The whole listing below is to be copied exactly.

Data records:
=== Section Start ===
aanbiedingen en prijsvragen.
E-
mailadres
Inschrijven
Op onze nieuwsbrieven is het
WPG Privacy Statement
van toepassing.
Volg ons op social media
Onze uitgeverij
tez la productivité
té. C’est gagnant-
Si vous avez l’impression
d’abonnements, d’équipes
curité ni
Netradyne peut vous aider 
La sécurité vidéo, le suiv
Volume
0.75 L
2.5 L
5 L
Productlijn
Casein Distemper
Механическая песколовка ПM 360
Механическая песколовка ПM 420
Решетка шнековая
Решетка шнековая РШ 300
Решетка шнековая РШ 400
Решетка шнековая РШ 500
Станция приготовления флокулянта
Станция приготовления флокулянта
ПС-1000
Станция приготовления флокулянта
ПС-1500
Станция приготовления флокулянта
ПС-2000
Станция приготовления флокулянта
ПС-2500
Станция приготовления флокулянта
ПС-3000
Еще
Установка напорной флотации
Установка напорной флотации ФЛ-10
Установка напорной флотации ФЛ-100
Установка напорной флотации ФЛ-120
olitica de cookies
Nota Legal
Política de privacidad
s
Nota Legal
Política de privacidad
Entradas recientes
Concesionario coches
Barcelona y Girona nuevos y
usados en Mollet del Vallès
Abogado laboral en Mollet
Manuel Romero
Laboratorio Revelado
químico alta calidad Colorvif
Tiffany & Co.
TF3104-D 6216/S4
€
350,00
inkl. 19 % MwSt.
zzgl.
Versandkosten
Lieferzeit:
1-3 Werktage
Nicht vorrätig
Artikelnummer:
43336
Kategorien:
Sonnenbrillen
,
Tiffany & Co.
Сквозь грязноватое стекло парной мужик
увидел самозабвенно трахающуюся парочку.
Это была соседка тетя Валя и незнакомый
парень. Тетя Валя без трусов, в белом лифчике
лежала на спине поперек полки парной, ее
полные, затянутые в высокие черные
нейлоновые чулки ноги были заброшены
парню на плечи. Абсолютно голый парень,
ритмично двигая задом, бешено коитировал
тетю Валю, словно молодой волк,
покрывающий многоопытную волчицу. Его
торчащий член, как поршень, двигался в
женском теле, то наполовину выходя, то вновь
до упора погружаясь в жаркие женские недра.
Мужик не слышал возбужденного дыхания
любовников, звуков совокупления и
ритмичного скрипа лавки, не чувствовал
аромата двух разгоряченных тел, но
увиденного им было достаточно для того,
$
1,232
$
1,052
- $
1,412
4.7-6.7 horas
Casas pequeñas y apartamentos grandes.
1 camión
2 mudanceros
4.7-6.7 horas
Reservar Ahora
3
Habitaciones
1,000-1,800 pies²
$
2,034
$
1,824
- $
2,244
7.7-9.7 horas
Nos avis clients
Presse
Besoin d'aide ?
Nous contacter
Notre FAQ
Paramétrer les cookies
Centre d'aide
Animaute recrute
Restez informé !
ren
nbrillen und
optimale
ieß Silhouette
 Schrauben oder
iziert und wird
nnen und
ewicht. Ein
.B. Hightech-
=== Section End ===
Answer to the problem:
aanbiedingen en prijsvragen.
E-
mailadres
Inschrijven
Op onze nieuwsbrieven is het
WPG Privacy Statement
van toepassing.
Volg ons op social media
Onze uitgeverij
tez la productivité
té. C’est gagnant-
Si vous avez l’impression
d’abonnements, d’équipes
curité ni
Netradyne peut vous aider 
La sécurité vidéo, le suiv
Volume
0.75 L
2.5 L
5 L
Productlijn
Casein Distemper
Механическая песколовка ПM 360
Механическая песколовка ПM 420
Решетка шнековая
Решетка шнековая РШ 300
Решетка шнековая РШ 400
Решетка шнековая РШ 500
Станция приготовления флокулянта
Станция приготовления флокулянта
ПС-1000
Станция приготовления флокулянта
ПС-1500
Станция приготовления флокулянта
ПС-2000
Станция приготовления флокулянта
ПС-2500
Станция приготовления флокулянта
ПС-3000
Еще
Установка напорной флотации
Установка напорной флотации ФЛ-10
Установка напорной флотации ФЛ-100
Установка напорной флотации ФЛ-120
olitica de cookies
Nota Legal
Política de privacidad
s
Nota Legal
Política de privacidad
Entradas recientes
Concesionario coches
Barcelona y Girona nuevos y
usados en Mollet del Vallès
Abogado laboral en Mollet
Manuel Romero
Laboratorio Revelado
químico alta calidad Colorvif
Tiffany & Co.
TF3104-D 6216/S4
€
350,00
inkl. 19 % MwSt.
zzgl.
Versandkosten
Lieferzeit:
1-3 Werktage
Nicht vorrätig
Artikelnummer:
43336
Kategorien:
Sonnenbrillen
,
Tiffany & Co.
Сквозь грязноватое стекло парной мужик
увидел самозабвенно трахающуюся парочку.
Это была соседка тетя Валя и незнакомый
парень. Тетя Валя без трусов, в белом лифчике
лежала на спине поперек полки парной, ее
полные, затянутые в высокие черные
нейлоновые чулки ноги были заброшены
парню на плечи. Абсолютно голый парень,
ритмично двигая задом, бешено коитировал
тетю Валю, словно молодой волк,
покрывающий многоопытную волчицу. Его
торчащий член, как поршень, двигался в
женском теле, то наполовину выходя, то вновь
до упора погружаясь в жаркие женские недра.
Мужик не слышал возбужденного дыхания
любовников, звуков совокупления и
ритмичного скрипа лавки, не чувствовал
аромата двух разгоряченных тел, но
увиденного им было достаточно для того,
$
1,232
$
1,052
- $
1,412
4.7-6.7 horas
Casas pequeñas y apartamentos grandes.
1 camión
2 mudanceros
4.7-6.7 horas
Reservar Ahora
3
Habitaciones
1,000-1,800 pies²
$
2,034
$
1,824
- $
2,244
7.7-9.7 horas
Nos avis clients
Presse
Besoin d'aide ?
Nous contacter
Notre FAQ
Paramétrer les cookies
Centre d'aide
Animaute recrute
Restez informé !
ren
nbrillen und
optimale
ieß Silhouette
 Schrauben oder
iziert und wird
nnen und
ewicht. Ein
.B. Hightech-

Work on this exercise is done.